This, unsurprisingly, does not engender the love Nick wanted from Helena. He keeps her prisoner while trying to convince her he is maddeningly in love with her. When she fights back, he amputates her arms.

Helena’s position as a quadruple amputee lends itself to a montage of scenes where she is framed as a decoration, a trophy to be displayed. Nick seems so happy. Helena seems to come down with Stockholm Syndrome. We seem to be at the film’s central thesis: This love that wants to be given is not love. It is ignorant. It is a prison.

Most telling is a fabulous exchange Nick shares with Helena’s most recent lover, Ray (Bill Paxton). Sure that something nefarious is afoot, Ray breaks into the house to rescue Helena. He sees her condition and screams at Nick, “What have you done? She used to be beautiful!” Nick replies, “She is beautiful!”

What a microcosm of missing points! Helena does not need to be loved for her beauty. It is not important to acknowledge she is still beautiful in spite of injuries. Helena is not only reduced in bodily fashion through amputation, but it reflects the reduction of her personhood in both Ray and Nick’s minds.
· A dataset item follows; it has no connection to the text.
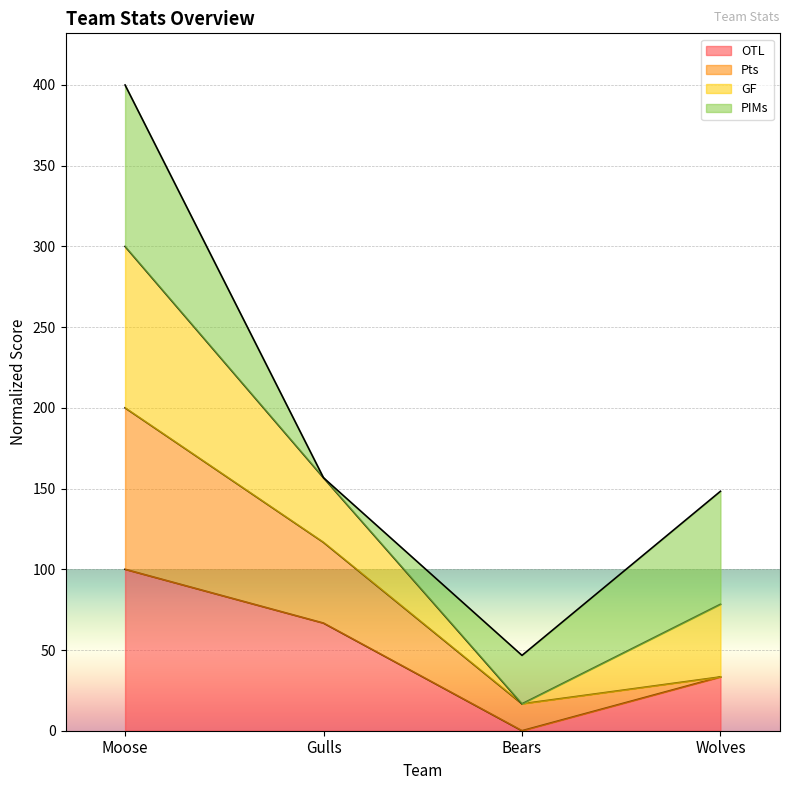

Does the chart display data point markers on the line(s)?

No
She is only an aesthetic. She is something to be captured, kept and rescued. She is to be viewed but not understood.

Boxing Helena’s ending suffers from the same syndrome that has plagued movies since The Magnificent Ambersons — that it should be happy. We discover This Was All Just a Dream™. And while I would usually say this is a copout for a movie to take, and that it is a turning away from its thematic explorations, perhaps it is not.

Perhaps it is the main character taking that moment in a bar to fantasize about the idea of a person before returning to what is real and deep. And, for Helena’s sake (and maybe all women’s), thank goodness for that.